═══ Supplied material
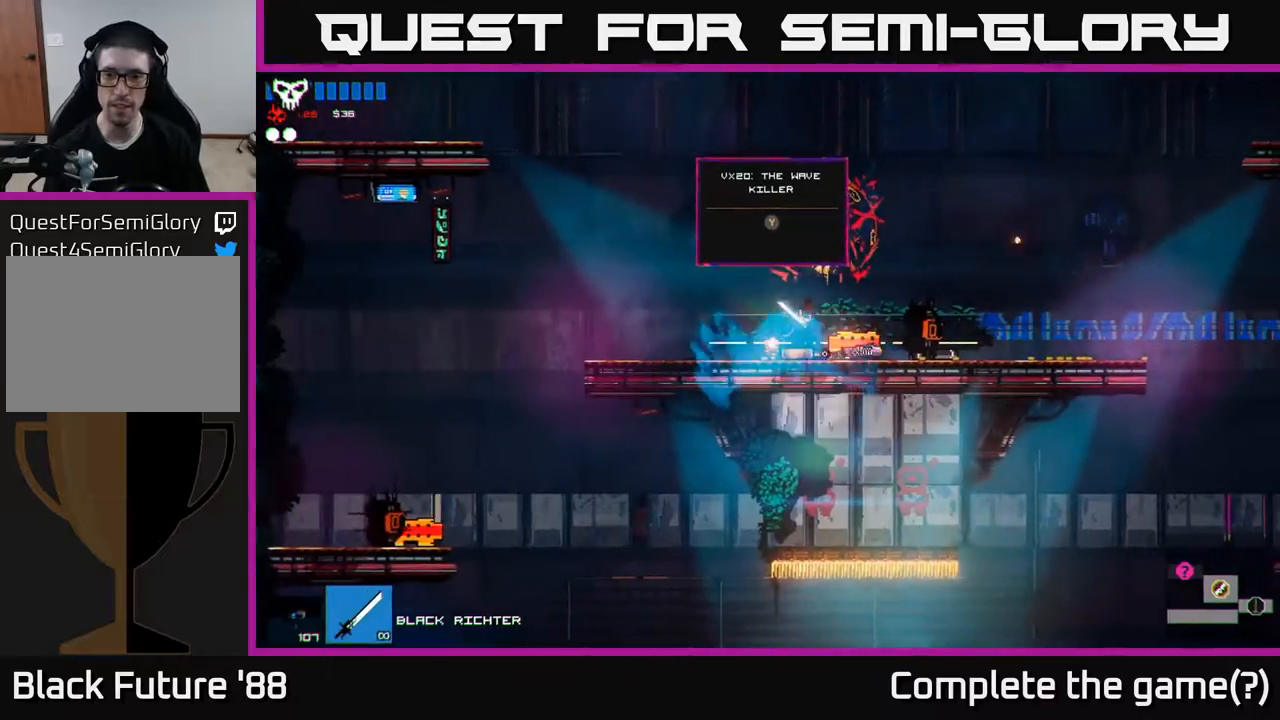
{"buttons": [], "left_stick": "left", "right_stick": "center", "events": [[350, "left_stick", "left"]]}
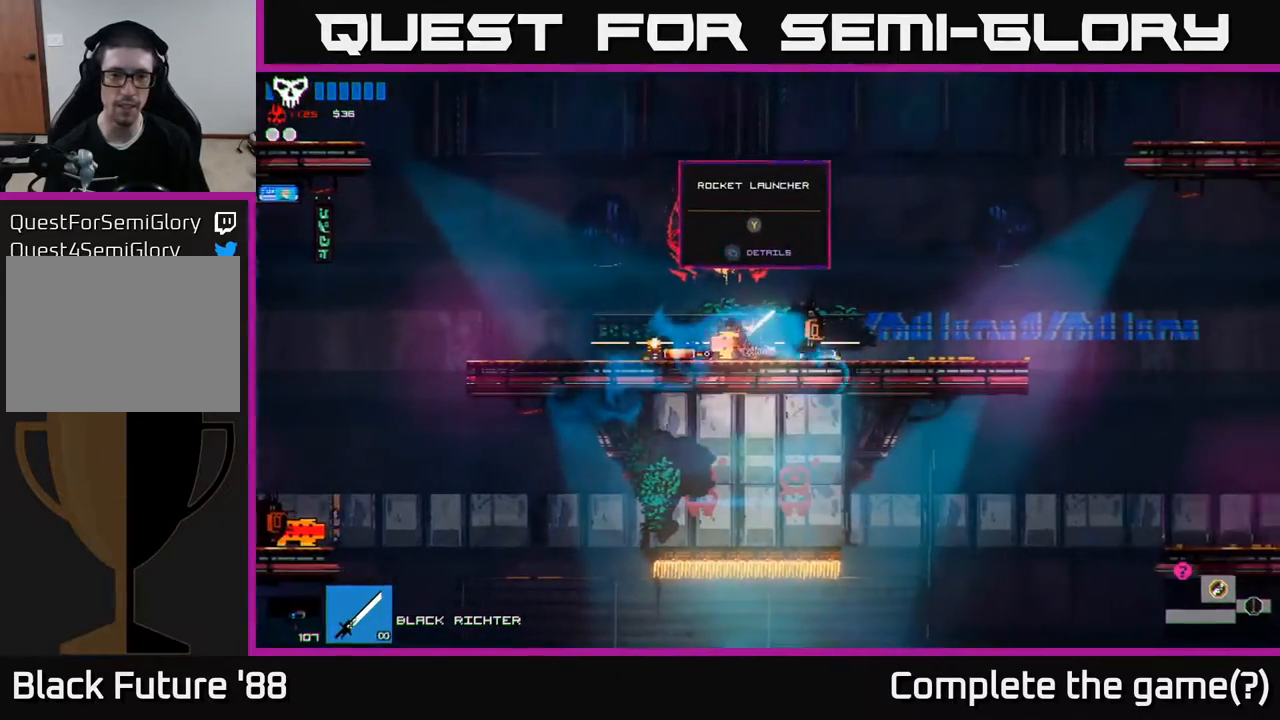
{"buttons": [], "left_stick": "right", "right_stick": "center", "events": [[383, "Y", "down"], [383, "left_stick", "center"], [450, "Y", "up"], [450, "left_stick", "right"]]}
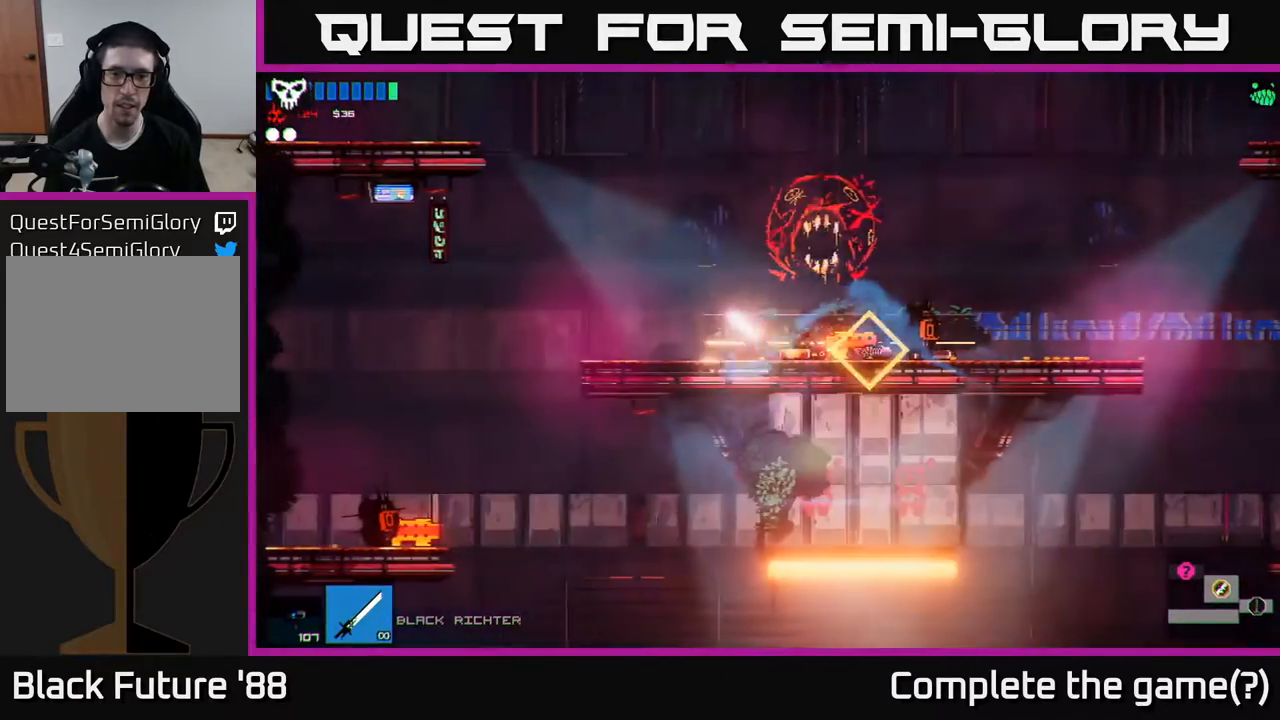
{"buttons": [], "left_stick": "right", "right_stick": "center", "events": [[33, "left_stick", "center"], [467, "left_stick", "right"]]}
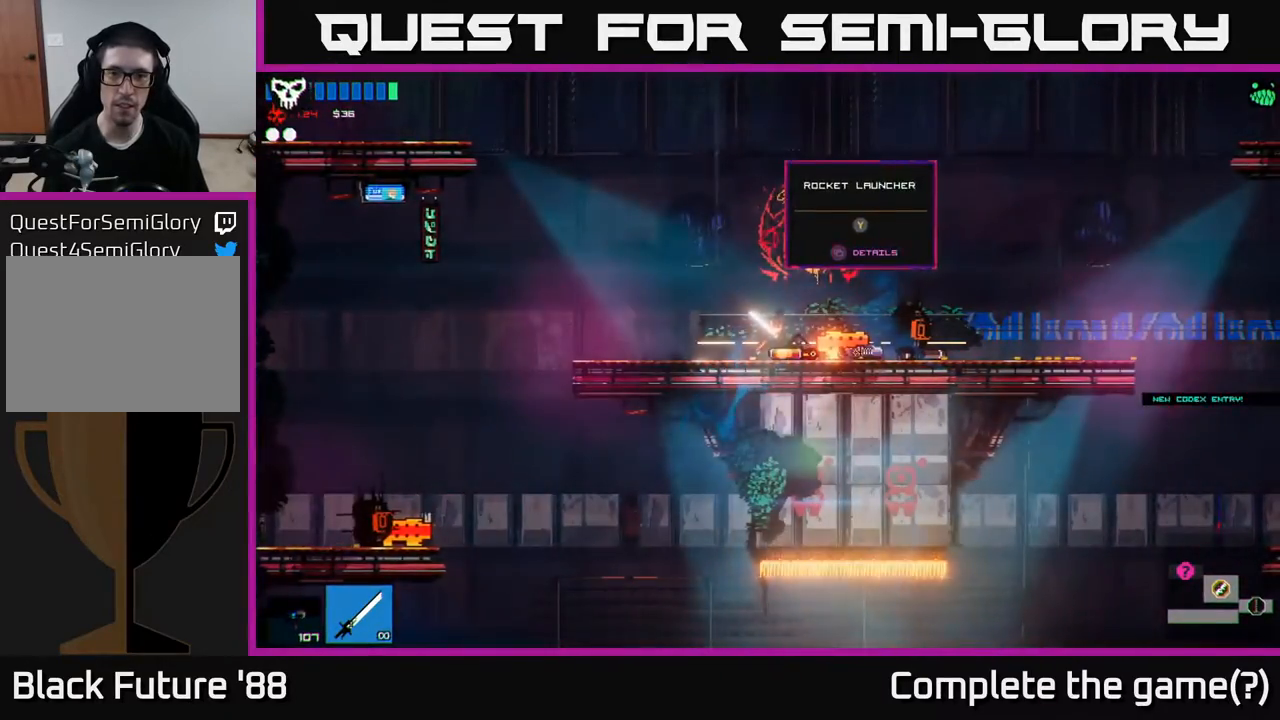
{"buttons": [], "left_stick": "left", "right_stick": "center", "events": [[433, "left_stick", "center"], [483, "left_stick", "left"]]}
══════
*Action item*. After removing the pictures, transcribe the listing above exactly.

*Exercise response*.
{"buttons": [], "left_stick": "left", "right_stick": "center", "events": [[350, "left_stick", "left"]]}
{"buttons": [], "left_stick": "right", "right_stick": "center", "events": [[383, "Y", "down"], [383, "left_stick", "center"], [450, "Y", "up"], [450, "left_stick", "right"]]}
{"buttons": [], "left_stick": "right", "right_stick": "center", "events": [[33, "left_stick", "center"], [467, "left_stick", "right"]]}
{"buttons": [], "left_stick": "left", "right_stick": "center", "events": [[433, "left_stick", "center"], [483, "left_stick", "left"]]}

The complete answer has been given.